**Estratto:**
E si riescono a lasciare andare questi figli ribelli? 

Guarda, io amo gli esordienti perché sono, e spero saranno, gli scrittori del domani, ma hanno occhi stupiti, impauriti e non è detto che siano più obbedienti, quindi mi piace proprio la loro selvatichezza. Però siccome sono molto severa io dico a che gioco stanno giocando con le due o tre regole inoppugnabili delle quali non possiamo fare a meno.

Torniamo alla linea di questa tua collana dirompente…

Posso contraddirti? 

Assolutamente sì

Allora senti, io non penso che sia affatto dirompente o originale, perché nulla lo è, tutto è stato già visto, già fatto, come con gli amori. Però, come negli amori, ogni storia d’amore che inizia ti dà l’illusione, la speranza, il piacere, non so, di sentire, come per la prima volta, con questo ardore, con questo slancio. Quindi più che nelle tematiche, che sono tematiche archetipiche, universali, è il sentimento ad essere sempre nuovo, fresco. Nell’editoria buona troviamo milioni di libri che affrontano quei temi, perché è il mondo, perché è l’essere umano.

A me piace immaginare, sperare che il modo in cui li affrontiamo somigli al modo in cui ci si affida a una storia d’amore che inizia, che ha quella promessa d’eternità, poi magari smentita, e ha quella tensione, quel fuoco che brucia e che non può non divampare. 

Quindi RAID è una promessa all’eternità?

Raid è un calcio in culo alla dimenticanza di tanti tipi: quella piccola, quella spicciola che ci fa scordare chi siamo, chi abbiamo di fianco, ci fa dimenticare di guardare l’altro e poi l’oblio generale, quello tremendo, quello radicale, la morte.

E i libri alla fine sono una sfida contro la morte, per restare, perché qualcosa o qualcuno resta. 

L’editor è un mestiere felice?

**Dati forniti:**
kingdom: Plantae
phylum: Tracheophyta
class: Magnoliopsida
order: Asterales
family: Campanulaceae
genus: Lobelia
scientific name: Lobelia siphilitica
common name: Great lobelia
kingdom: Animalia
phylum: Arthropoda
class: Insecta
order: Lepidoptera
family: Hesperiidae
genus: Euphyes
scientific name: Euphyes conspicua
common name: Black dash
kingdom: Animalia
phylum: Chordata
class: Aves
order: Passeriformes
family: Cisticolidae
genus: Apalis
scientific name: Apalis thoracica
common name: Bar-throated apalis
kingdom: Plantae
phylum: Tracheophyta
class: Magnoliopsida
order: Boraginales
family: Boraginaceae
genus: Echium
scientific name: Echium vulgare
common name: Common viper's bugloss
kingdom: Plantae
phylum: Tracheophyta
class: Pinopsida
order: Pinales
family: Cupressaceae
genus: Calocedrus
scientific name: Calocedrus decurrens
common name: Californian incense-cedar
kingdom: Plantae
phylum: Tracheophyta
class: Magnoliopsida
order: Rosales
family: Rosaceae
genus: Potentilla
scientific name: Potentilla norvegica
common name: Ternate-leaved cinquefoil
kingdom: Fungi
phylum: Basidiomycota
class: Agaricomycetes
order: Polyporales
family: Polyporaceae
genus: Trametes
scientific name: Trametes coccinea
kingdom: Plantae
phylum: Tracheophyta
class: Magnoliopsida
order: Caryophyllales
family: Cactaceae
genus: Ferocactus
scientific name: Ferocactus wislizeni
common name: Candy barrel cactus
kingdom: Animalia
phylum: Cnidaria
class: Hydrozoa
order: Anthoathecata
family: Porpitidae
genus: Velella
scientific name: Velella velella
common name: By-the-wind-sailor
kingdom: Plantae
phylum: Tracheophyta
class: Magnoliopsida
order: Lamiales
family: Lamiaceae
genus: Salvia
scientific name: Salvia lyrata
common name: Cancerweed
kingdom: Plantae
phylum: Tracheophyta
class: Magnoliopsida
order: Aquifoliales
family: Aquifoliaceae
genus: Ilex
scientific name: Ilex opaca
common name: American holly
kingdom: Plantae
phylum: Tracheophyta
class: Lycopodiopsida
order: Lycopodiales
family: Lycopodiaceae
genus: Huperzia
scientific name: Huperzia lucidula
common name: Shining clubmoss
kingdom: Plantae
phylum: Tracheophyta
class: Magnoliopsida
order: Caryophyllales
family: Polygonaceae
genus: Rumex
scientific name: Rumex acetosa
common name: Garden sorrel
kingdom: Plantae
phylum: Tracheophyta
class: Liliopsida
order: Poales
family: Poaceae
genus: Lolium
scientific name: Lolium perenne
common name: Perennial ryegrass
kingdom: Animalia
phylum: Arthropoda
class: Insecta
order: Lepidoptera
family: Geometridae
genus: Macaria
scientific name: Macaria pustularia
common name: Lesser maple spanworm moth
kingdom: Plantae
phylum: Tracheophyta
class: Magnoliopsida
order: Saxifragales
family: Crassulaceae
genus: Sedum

**Richieste:**
1 > Nell'estratto, che cosa sono i libri alla fine?
2 > Riscrivi il passo dell'estratto che comincia con le parole "Raid è un calcio" e si ferma dopo "radicale, la morte.", mettendo "smemoratezza" al posto di "dimenticanza".

**Risposte:**
1 > Sono una sfida contro la morte, per restare.

2 >
Raid è un calcio in culo alla smemoratezza di tanti tipi: quella piccola, quella spicciola che ci fa scordare chi siamo, chi abbiamo di fianco, ci fa dimenticare di guardare l’altro e poi l’oblio generale, quello tremendo, quello radicale, la morte.